Ingredients:
- 4 cups (60g) baby kale or spinach
- 1 cup (30g) shredded red cabbage
- 1 cup (150g) sliced cucumbers
- 1 can (15 oz / 425g) chickpeas, drained and rinsed
- ½ cup (85g) shelled edamame, steamed
- 2 tbsp (10g) hemp seeds
- 1 medium (150g) avocado, diced
- 2 tbsp (30g) pumpkin seeds (pepitas)
- 3 tbsp (45ml) tahini
- 2 tbsp (30ml) fresh lemon juice
- 1 tbsp (15ml) maple syrup
- 1 clove (5g) minced garlic
- 2 tbsp (30ml) warm water
Instructions:
- Place the kale in a mixing bowl with a pinch of salt and a squeeze of lemon. Massage the leaves with your hands for 60 seconds to tenderize the greens.
- Layer the shredded cabbage and sliced cucumbers over the massaged greens.
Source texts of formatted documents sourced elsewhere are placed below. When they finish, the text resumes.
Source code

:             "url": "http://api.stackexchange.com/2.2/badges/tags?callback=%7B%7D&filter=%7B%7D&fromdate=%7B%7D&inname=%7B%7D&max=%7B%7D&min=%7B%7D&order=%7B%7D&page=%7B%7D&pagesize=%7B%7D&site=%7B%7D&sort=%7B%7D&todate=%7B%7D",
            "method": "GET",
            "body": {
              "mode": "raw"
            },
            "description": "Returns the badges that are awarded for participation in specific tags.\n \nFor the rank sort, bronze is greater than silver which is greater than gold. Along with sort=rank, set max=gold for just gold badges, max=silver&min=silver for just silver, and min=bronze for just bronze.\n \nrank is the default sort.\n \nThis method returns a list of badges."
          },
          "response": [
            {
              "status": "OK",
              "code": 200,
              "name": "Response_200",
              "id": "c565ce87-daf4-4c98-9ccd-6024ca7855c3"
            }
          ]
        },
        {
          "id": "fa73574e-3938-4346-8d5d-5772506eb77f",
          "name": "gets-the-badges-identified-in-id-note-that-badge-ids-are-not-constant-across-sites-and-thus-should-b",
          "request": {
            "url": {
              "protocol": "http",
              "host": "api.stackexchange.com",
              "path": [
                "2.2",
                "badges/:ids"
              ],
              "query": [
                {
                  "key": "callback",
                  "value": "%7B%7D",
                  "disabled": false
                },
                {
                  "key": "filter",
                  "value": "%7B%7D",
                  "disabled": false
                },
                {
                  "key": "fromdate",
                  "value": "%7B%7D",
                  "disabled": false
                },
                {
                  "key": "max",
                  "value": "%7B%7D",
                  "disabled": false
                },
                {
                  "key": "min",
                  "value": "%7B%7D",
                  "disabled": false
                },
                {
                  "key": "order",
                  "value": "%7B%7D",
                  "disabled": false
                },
- Add the drained chickpeas and steamed edamame in distinct clusters on top of the vegetables.
- In a small whisk or jar, combine tahini, lemon juice, maple syrup, and minced garlic. Slowly whisk in warm water until the dressing is a smooth, pourable cream.
- Drizzle the dressing over the bowls and garnish with diced avocado, hemp seeds, and pumpkin seeds.